In the pilot, “Happy Together” feels like a parody of itself. None of the characters feel real, all of the comedy is amplified, and it just feels silly. Older viewers (or the typical demographic for CBS) will probably flash back to shows like “Bosom Buddies,” while younger viewers (or the target demo for “Happy Together”) might think of “Horsin’ Around,” the show-within-a-show featured on “BoJack Horseman.” It doesn’t matter that something like this really happened — that Harry Styles moved in with Ben Winston for a few years — when you’re watching a fictional take on TV, leaving the “Happy Together” premise as a huge pill for the audience to swallow.

But instead of handing viewers a glass of water (and a mallet to crush the dose into dust), the series wisely refuses to acknowledge the inanity of its premise: It’s a farce. What feels like a mistake after one episode starts to seem brilliant by the third, mainly because it becomes clear that you’re not supposed to take any of this seriously. Everything involving Cooper is an excuse to confuse and confound the central couple. Even Mallard’s lackadaisical performance (the exact opposite of what a charismatic young pop star should be) feels carefully chosen to highlight Jake and Claire — or, more specifically, Wayans Jr. and West.

Wayans Jr. has been searching for a proper means to showcase his talents since “Happy Endings” ended. West hasn’t waited quite as long, but made it very clear between “22 Jump Street” and “The Carmichael Show,” she needed a bigger spotlight. Here, they both get what they need. In Episode 2, while Jake and Claire try to prove they’re still fun, independent people (instead of being defined by their coupledom), they turn around and realize they’re wearing the same outfit. Immediately, they start saying the same thing at the same time. Wayans and West mime each other perfectly, and the sequence goes on so long you have no choice but to kick back and admire their dedication, timing, and execution.

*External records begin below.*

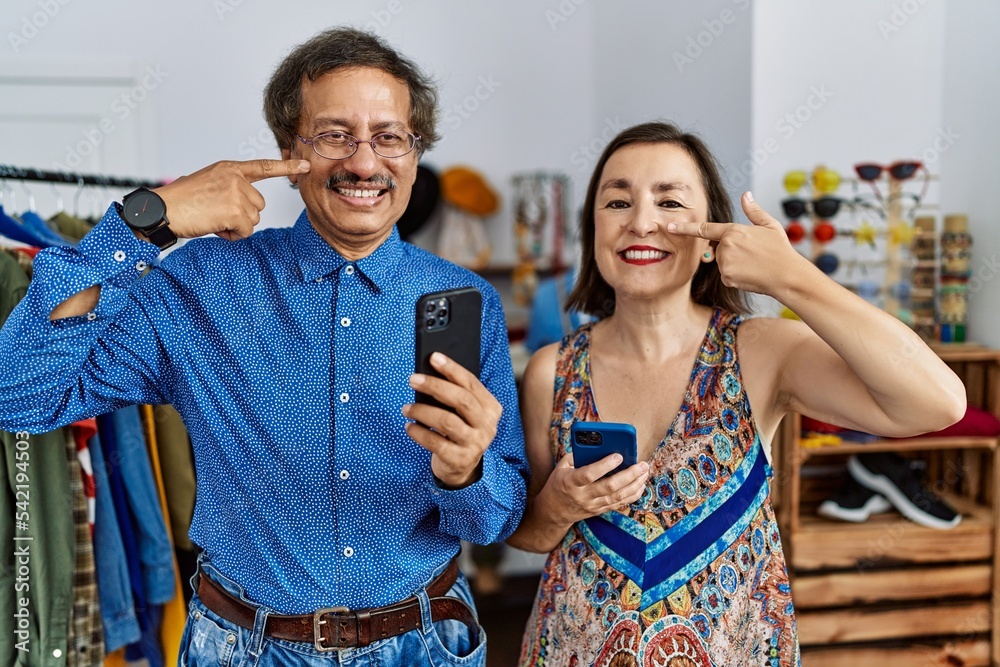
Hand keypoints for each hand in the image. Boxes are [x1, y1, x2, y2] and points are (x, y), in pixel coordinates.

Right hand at [153, 159, 309, 240]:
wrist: (162, 210)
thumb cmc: (181, 201)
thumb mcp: (208, 184)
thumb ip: (229, 187)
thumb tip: (243, 204)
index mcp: (229, 169)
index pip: (263, 167)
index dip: (286, 167)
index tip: (305, 166)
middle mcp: (236, 178)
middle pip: (258, 205)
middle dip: (241, 215)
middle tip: (215, 213)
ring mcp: (237, 193)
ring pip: (252, 219)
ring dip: (235, 225)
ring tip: (211, 218)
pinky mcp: (236, 210)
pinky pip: (246, 231)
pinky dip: (232, 235)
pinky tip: (214, 227)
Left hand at [403, 352, 502, 488]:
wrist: (462, 467)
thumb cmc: (459, 430)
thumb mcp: (462, 413)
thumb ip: (454, 395)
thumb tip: (429, 373)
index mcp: (491, 408)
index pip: (471, 384)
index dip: (452, 369)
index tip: (433, 357)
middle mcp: (487, 426)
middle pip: (461, 400)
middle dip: (435, 386)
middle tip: (413, 379)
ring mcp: (475, 444)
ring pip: (448, 422)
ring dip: (423, 411)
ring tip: (406, 407)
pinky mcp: (460, 460)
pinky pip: (436, 443)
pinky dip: (419, 433)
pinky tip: (409, 426)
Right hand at [541, 452, 648, 524]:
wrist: (553, 511)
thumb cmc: (558, 483)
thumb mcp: (562, 467)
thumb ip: (578, 455)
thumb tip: (599, 445)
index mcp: (570, 482)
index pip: (589, 474)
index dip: (604, 465)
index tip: (618, 455)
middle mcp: (583, 496)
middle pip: (610, 487)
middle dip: (629, 475)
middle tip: (642, 464)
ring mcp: (592, 505)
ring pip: (618, 497)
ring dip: (635, 484)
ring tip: (644, 472)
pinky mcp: (599, 510)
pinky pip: (619, 504)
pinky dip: (632, 494)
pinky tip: (640, 484)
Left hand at [668, 191, 810, 296]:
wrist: (787, 276)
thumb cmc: (780, 250)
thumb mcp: (770, 225)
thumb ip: (753, 211)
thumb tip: (746, 195)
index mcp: (733, 231)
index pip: (704, 229)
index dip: (685, 228)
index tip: (670, 226)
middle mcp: (726, 247)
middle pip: (717, 249)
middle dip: (729, 251)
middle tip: (751, 254)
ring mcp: (725, 264)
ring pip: (722, 263)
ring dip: (733, 264)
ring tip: (754, 264)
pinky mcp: (727, 278)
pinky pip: (726, 276)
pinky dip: (736, 276)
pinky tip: (751, 274)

The same could be said for the show overall. “Happy Together” may sound like a generic title for a sitcom about the ups and downs of marriage, but it’s better viewed as a cipher. Everyone is happy as long as these two are together. The stars get a vehicle worthy of their range and abilities. The producers are excited to create more absurd fun for their comic duo, and the audience should be happy in the long run, admiring a knowing farce at a time where the world’s dark buffoonery needs to be ignored. “Happy Together” may not become an iconic sitcom, but it’s already a pretty good source for happiness.

Grade: B

“Happy Together” premieres Monday, October 1 at 8:30 p.m. ET.